Q: I have been considerng the purchase of a spray welding kit in order to perform repairs to cast iron heads. The process seems to make sense, but I´m concerned about the temperature required for consistent results. I believe you need to keep actual weld time to short increments then put the head back in the oven to bring the temperature back up before welding again. I keep reading and hearing conflicting recommendations about temperatures. Some say 500 to 600 degrees, other say 700 and some suggest 900 plus. Which is it? Also, will your benchtop oven DHR-34 or something with a temperature range up to 550-600 adequately handle the heating requirements? If these types of ovens can´t handle the heating, what are other people using?

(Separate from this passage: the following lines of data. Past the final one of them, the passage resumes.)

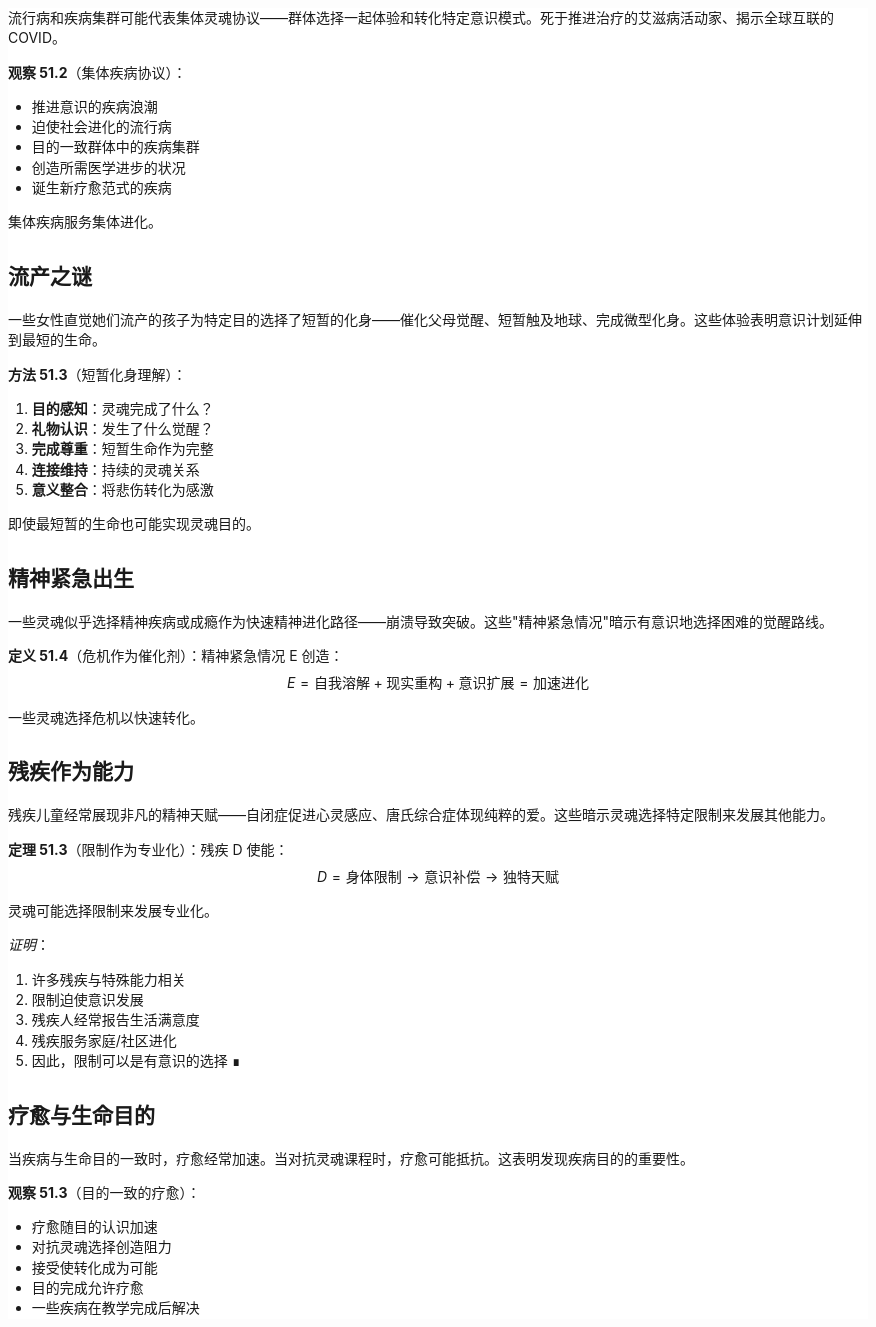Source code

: 流行病和疾病集群可能代表集体灵魂协议——群体选择一起体验和转化特定意识模式。死于推进治疗的艾滋病活动家、揭示全球互联的COVID。

**观察 51.2**（集体疾病协议）：
- 推进意识的疾病浪潮
- 迫使社会进化的流行病
- 目的一致群体中的疾病集群
- 创造所需医学进步的状况
- 诞生新疗愈范式的疾病

集体疾病服务集体进化。

## 流产之谜

一些女性直觉她们流产的孩子为特定目的选择了短暂的化身——催化父母觉醒、短暂触及地球、完成微型化身。这些体验表明意识计划延伸到最短的生命。

**方法 51.3**（短暂化身理解）：
1. **目的感知**：灵魂完成了什么？
2. **礼物认识**：发生了什么觉醒？
3. **完成尊重**：短暂生命作为完整
4. **连接维持**：持续的灵魂关系
5. **意义整合**：将悲伤转化为感激

即使最短暂的生命也可能实现灵魂目的。

## 精神紧急出生

一些灵魂似乎选择精神疾病或成瘾作为快速精神进化路径——崩溃导致突破。这些"精神紧急情况"暗示有意识地选择困难的觉醒路线。

**定义 51.4**（危机作为催化剂）：精神紧急情况 E 创造：
$$E = \text{自我溶解} + \text{现实重构} + \text{意识扩展} = \text{加速进化}$$

一些灵魂选择危机以快速转化。

## 残疾作为能力

残疾儿童经常展现非凡的精神天赋——自闭症促进心灵感应、唐氏综合症体现纯粹的爱。这些暗示灵魂选择特定限制来发展其他能力。

**定理 51.3**（限制作为专业化）：残疾 D 使能：
$$D = \text{身体限制} \to \text{意识补偿} \to \text{独特天赋}$$

灵魂可能选择限制来发展专业化。

*证明*：
1. 许多残疾与特殊能力相关
2. 限制迫使意识发展
3. 残疾人经常报告生活满意度
4. 残疾服务家庭/社区进化
5. 因此，限制可以是有意识的选择 ∎

## 疗愈与生命目的

当疾病与生命目的一致时，疗愈经常加速。当对抗灵魂课程时，疗愈可能抵抗。这表明发现疾病目的的重要性。

**观察 51.3**（目的一致的疗愈）：
- 疗愈随目的认识加速
- 对抗灵魂选择创造阻力
- 接受使转化成为可能
- 目的完成允许疗愈
- 一些疾病在教学完成后解决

A: The correct welding temperature is between 650 and 900 degrees. It´s very important that you maintain no less than 400 degrees after you reach your welding temp. Keep in mind that would be the mass temperature. In other words, the farthest point away from the welded area must not drop below 400 degrees. Keep in mind that the higher the maintained temperature, the better the overall weld will be.
Also note, on cast iron with press-in studs, the studs will expand and contract at a different rate than the rest of the workpiece. You may experience loose rocker studs. Always check the rocker studs before AND after welding.
Our DHR-34 oven will not reach the correct temperature for welding. The DHR-34 was designed for head straightening or powder coating. There are ovens available that perform other functions. They are used for thermo cleaning and welding. They are designed to achieve the higher temps required for both welding and cleaning.